AIM OF THE EXERCISE >> Please reproduce every one of the records below line for line, without changing anything.

GIVEN INFORMATION >>
★ ★ ★ ★ ★
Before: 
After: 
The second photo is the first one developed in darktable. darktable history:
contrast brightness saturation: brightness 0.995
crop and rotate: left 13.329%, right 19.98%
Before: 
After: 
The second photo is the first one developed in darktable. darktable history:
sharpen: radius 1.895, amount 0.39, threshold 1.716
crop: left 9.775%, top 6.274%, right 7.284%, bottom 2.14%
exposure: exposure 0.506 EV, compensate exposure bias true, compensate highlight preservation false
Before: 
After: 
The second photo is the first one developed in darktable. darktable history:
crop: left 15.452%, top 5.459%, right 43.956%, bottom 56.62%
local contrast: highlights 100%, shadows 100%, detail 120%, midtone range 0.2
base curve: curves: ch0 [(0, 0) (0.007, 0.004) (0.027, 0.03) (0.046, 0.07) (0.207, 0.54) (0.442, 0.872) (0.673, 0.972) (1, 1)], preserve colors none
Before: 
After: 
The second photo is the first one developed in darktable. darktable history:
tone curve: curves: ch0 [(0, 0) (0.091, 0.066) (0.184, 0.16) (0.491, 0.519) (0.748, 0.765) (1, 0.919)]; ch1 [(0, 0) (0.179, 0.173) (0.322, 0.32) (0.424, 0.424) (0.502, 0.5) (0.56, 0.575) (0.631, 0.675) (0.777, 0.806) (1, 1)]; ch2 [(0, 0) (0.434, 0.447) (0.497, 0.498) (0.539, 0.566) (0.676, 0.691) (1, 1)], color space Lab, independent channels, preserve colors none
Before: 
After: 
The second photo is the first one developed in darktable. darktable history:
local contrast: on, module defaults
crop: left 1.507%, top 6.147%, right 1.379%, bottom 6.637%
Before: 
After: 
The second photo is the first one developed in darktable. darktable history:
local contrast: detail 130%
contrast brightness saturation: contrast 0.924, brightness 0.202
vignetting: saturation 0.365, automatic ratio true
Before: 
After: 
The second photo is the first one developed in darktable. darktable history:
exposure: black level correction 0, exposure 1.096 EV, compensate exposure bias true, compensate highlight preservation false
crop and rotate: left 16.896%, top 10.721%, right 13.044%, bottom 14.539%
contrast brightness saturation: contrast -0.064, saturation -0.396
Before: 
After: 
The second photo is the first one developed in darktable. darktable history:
★ ★ ★ ★ ★
FULL ANSWER >>
Before: 
After: 
The second photo is the first one developed in darktable. darktable history:
contrast brightness saturation: brightness 0.995
crop and rotate: left 13.329%, right 19.98%
Before: 
After: 
The second photo is the first one developed in darktable. darktable history:
sharpen: radius 1.895, amount 0.39, threshold 1.716
crop: left 9.775%, top 6.274%, right 7.284%, bottom 2.14%
exposure: exposure 0.506 EV, compensate exposure bias true, compensate highlight preservation false
Before: 
After: 
The second photo is the first one developed in darktable. darktable history:
crop: left 15.452%, top 5.459%, right 43.956%, bottom 56.62%
local contrast: highlights 100%, shadows 100%, detail 120%, midtone range 0.2
base curve: curves: ch0 [(0, 0) (0.007, 0.004) (0.027, 0.03) (0.046, 0.07) (0.207, 0.54) (0.442, 0.872) (0.673, 0.972) (1, 1)], preserve colors none
Before: 
After: 
The second photo is the first one developed in darktable. darktable history:
tone curve: curves: ch0 [(0, 0) (0.091, 0.066) (0.184, 0.16) (0.491, 0.519) (0.748, 0.765) (1, 0.919)]; ch1 [(0, 0) (0.179, 0.173) (0.322, 0.32) (0.424, 0.424) (0.502, 0.5) (0.56, 0.575) (0.631, 0.675) (0.777, 0.806) (1, 1)]; ch2 [(0, 0) (0.434, 0.447) (0.497, 0.498) (0.539, 0.566) (0.676, 0.691) (1, 1)], color space Lab, independent channels, preserve colors none
Before: 
After: 
The second photo is the first one developed in darktable. darktable history:
local contrast: on, module defaults
crop: left 1.507%, top 6.147%, right 1.379%, bottom 6.637%
Before: 
After: 
The second photo is the first one developed in darktable. darktable history:
local contrast: detail 130%
contrast brightness saturation: contrast 0.924, brightness 0.202
vignetting: saturation 0.365, automatic ratio true
Before: 
After: 
The second photo is the first one developed in darktable. darktable history:
exposure: black level correction 0, exposure 1.096 EV, compensate exposure bias true, compensate highlight preservation false
crop and rotate: left 16.896%, top 10.721%, right 13.044%, bottom 14.539%
contrast brightness saturation: contrast -0.064, saturation -0.396
Before: 
After: 
The second photo is the first one developed in darktable. darktable history:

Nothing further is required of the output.